Alternative for variable length lookbehind

Deepak275 · February 28, 2023, 12:58pm

Hi Team

I have list of files, each file have this format:


<tag1 ip1>
  <tag2 *>
      sometext 
  </tag2>
  sometext with multiple lines goes here
</tag1>

<tag1 ip2>
  sometext with multiple lines goes here
  <tag2 *>
      sometext
  </tag2>
</tag1>

<tag1 ip3>
  sometext with multiple lines goes here
  <tag2 *>
      sometext
  </tag2>
</tag1>

What i am trying to achieve is to replace the text inside tag2 with specific ip of tag1.
Have tried lookbehind, but it is only able to cover the tag1 with ip:

(?<=(<tag1 ip1>)(.|\n)*)(<tag2 \*>)(.|\n)*.*</tag2>

but it is also matching the text inside tag1 with the tag2 and while replacment, it is removing those text. Since the text inside tag1 is of variable length so not able to use the lookbehind as it doesnt support variable length lookbehind.

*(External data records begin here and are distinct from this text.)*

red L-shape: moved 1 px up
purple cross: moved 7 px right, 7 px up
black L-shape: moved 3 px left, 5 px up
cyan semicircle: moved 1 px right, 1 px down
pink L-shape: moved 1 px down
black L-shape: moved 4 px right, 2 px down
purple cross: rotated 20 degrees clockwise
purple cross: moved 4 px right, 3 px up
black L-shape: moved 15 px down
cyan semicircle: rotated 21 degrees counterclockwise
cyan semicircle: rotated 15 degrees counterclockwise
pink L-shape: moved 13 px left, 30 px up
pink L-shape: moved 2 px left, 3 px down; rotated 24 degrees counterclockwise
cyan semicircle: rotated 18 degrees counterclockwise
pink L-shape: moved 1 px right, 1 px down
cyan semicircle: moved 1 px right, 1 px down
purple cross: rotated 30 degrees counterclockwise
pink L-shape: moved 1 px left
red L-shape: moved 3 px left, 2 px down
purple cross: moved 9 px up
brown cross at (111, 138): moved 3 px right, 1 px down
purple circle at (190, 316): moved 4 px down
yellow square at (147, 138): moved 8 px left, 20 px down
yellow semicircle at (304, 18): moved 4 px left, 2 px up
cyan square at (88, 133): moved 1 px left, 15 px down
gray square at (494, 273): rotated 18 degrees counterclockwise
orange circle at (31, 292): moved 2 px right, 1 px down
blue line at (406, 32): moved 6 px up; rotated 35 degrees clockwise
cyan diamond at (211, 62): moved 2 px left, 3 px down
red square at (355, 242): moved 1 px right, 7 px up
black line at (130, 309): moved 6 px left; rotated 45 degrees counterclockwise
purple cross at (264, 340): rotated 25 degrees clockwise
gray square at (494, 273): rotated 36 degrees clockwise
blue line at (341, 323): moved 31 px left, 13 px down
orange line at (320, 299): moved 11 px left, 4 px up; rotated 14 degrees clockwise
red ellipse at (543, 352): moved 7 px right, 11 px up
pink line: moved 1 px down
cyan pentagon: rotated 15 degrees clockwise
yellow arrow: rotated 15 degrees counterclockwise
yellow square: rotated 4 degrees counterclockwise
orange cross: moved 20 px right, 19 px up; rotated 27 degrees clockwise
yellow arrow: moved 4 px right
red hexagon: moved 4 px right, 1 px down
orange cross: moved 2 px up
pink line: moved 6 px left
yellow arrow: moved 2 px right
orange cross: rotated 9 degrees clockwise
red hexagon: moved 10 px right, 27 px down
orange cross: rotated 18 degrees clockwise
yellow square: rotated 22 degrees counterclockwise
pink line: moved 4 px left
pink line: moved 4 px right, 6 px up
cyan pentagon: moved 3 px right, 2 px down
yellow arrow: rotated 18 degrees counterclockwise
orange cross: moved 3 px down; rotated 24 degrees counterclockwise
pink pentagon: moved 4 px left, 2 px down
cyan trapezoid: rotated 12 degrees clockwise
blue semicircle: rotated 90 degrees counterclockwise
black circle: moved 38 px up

Please suggest some alternative for this or if i am missing somthing. Thanks

rob42 · February 28, 2023, 1:40pm

One way to do this would be to read a tags file into a list object, then manipulate said object in anyway you choose.

As a POC:

The input file

<tag1 ip1>
  <tag2 *>
      sometext 
  </tag2>
  sometext with multiple lines goes here
</tag1>

with open("tags", mode='r', encoding='UTF-8') as file:
    tags = file.readlines()

tags = [tag.strip() for tag in tags]  # clean it

ip = tags[0].rstrip(">").split()[1]

tags[2] = ip

# just see the results
for tag in tags:
    print(tag)

Once you have that, the list object can be used to produce an output file, or whatever.

PythonCHB · February 28, 2023, 5:51pm

This is XML, yes?

It may be possible with regex (well, probably is, they are powerful), but why not read it in as XML, make the change, write it back out as XML?

That would be more robust – a lot less likely to break the XML.

Though if you want something quick and dirty for just this one file – Rob’s idea is a good one – you can spend a lot of time getting the regex right!

Just the first hit on Google:

MRAB · February 28, 2023, 6:55pm

Does this give you the result you want?

Search: (<tag1 (\w+)>[^<]*<tag2 \*>)[^<]*(</tag2>)
Replace: \1\2\3